Top of Text

Visual Machine learning#

Through the public API, the Python client allows you to automate all the aspects of the lifecycle of machine learning models.

Creating a visual analysis and ML task
Tuning settings
Training models
Inspecting model details and results
Deploying saved models to Flow and retraining them

Concepts#

In DSS, you train models as part of a visual analysis. A visual analysis is made of a preparation script, and one or several ML Tasks.

A ML Task is an individual section in which you train models. A ML Task is either a prediction of a single target variable, or a clustering.

The ML API allows you to manipulate ML Tasks, and use them to train models, inspect their details, and deploy them to the Flow.

Once deployed to the Flow, the Saved model can be retrained by the usual build mechanism of DSS.

A ML Task has settings, which control:

Which features are active
The preprocessing settings for each features
Which algorithms are active
The hyperparameter settings (including grid searched hyperparameters) for each algorithm
The settings of the grid search
Train/Test splitting settings
Feature selection and generation settings

Usage samples#

The whole cycle#

This examples create a prediction task, enables an algorithm, trains it, inspects models, and deploys one of the model to Flow

# client is a DSS API client

p = client.get_project("MYPROJECT")

Bottom of Text
Top of Available data

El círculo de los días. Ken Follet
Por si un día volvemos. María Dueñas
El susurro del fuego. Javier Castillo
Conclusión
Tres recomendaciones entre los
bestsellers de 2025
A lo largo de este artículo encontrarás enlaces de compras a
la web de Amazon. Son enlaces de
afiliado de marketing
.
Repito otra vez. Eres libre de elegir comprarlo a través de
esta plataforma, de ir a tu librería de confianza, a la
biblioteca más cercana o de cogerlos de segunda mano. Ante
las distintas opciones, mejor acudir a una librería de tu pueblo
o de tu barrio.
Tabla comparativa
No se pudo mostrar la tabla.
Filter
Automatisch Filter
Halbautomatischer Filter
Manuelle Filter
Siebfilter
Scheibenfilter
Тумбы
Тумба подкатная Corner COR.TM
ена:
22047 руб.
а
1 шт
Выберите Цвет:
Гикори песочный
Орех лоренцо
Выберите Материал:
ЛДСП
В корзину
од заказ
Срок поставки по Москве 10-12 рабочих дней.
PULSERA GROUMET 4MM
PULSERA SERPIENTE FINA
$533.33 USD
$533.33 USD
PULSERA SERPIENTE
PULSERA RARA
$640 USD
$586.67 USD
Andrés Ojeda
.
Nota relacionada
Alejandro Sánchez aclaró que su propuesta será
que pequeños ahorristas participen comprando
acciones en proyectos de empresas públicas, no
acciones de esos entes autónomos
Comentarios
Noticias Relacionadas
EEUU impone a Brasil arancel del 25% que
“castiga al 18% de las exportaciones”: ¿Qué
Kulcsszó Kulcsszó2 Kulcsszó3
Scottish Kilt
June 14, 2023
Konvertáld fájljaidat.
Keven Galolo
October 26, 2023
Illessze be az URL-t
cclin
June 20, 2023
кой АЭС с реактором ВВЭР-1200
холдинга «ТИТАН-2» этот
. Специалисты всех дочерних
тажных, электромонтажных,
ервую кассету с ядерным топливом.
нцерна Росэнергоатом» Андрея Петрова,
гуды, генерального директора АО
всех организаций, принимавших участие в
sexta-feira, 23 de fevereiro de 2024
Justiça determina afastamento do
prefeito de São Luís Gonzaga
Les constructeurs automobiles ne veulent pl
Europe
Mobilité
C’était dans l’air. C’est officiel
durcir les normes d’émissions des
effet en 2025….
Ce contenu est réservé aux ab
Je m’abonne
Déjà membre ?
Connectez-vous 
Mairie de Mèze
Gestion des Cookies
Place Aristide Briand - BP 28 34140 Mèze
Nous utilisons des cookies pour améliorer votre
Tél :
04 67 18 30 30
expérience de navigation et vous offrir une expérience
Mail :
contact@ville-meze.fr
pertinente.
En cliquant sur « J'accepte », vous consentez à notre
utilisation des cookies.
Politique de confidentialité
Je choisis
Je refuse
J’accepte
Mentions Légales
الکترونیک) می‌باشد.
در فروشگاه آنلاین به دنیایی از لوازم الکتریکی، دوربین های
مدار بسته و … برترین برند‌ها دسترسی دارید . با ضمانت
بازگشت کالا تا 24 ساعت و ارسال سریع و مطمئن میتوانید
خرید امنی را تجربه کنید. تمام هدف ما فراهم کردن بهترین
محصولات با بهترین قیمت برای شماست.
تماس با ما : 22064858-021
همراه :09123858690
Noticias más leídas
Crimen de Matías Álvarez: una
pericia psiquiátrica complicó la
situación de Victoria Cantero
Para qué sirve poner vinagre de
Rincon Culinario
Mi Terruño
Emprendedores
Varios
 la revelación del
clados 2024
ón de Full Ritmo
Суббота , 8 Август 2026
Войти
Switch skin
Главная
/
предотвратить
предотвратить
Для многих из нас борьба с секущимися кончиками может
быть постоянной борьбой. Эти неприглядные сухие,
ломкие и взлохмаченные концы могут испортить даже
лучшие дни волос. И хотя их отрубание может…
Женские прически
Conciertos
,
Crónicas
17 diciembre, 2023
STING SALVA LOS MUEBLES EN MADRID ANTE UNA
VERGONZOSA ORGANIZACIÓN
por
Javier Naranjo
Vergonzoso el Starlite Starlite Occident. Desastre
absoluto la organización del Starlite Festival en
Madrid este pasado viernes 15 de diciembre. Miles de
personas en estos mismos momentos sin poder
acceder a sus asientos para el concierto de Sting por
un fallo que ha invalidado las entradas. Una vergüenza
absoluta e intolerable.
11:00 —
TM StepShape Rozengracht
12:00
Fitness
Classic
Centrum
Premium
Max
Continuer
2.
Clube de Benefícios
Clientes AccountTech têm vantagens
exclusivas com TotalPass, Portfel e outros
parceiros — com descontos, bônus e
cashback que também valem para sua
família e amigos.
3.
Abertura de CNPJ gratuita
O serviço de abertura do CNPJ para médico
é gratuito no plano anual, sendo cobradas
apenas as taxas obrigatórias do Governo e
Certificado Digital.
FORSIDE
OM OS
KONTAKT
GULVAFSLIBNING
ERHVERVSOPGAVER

Bottom of Available data

Problem 1:
Can you retype the part of the visual machine learning page that begins at the words "In DSS, you" and stops after "mechanism of DSS."?
Problem 2:
Could you extend the visual machine learning page from its last line onward?

Expected output 1:
In DSS, you train models as part of a visual analysis. A visual analysis is made of a preparation script, and one or several ML Tasks.

A ML Task is an individual section in which you train models. A ML Task is either a prediction of a single target variable, or a clustering.

The ML API allows you to manipulate ML Tasks, and use them to train models, inspect their details, and deploy them to the Flow.

Once deployed to the Flow, the Saved model can be retrained by the usual build mechanism of DSS.

Expected output 2:
# Create a new ML Task to predict the variable "target" from "trainset"
mltask = p.create_prediction_ml_task(
    input_dataset="trainset",
    target_variable="target",
    ml_backend_type='PY_MEMORY', # ML backend to use
    guess_policy='DEFAULT' # Template to use for setting default parameters
)

# Wait for the ML task to be ready
mltask.wait_guess_complete()

# Obtain settings, enable GBT, save settings
settings = mltask.get_settings()
settings.set_algorithm_enabled("GBT_CLASSIFICATION", True)
settings.save()

# Start train and wait for it to be complete
mltask.start_train()
mltask.wait_train_complete()

# Get the identifiers of the trained models
# There will be 3 of them because Logistic regression and Random forest were default enabled
ids = mltask.get_trained_models_ids()

for id in ids:
    details = mltask.get_trained_model_details(id)
    algorithm = details.get_modeling_settings()["algorithm"]
    auc = details.get_performance_metrics()["auc"]

    print("Algorithm=%s AUC=%s" % (algorithm, auc))

# Let's deploy the first model
model_to_deploy = ids[0]

ret = mltask.deploy_to_flow(model_to_deploy, "my_model", "trainset")

print("Deployed to saved model id = %s train recipe = %s" % (ret["savedModelId"], ret["trainRecipeName"]))

The methods for creating prediction and clustering ML tasks are defined at dataikuapi.dss.project.DSSProject.create_prediction_ml_task() and dataikuapi.dss.project.DSSProject.create_clustering_ml_task().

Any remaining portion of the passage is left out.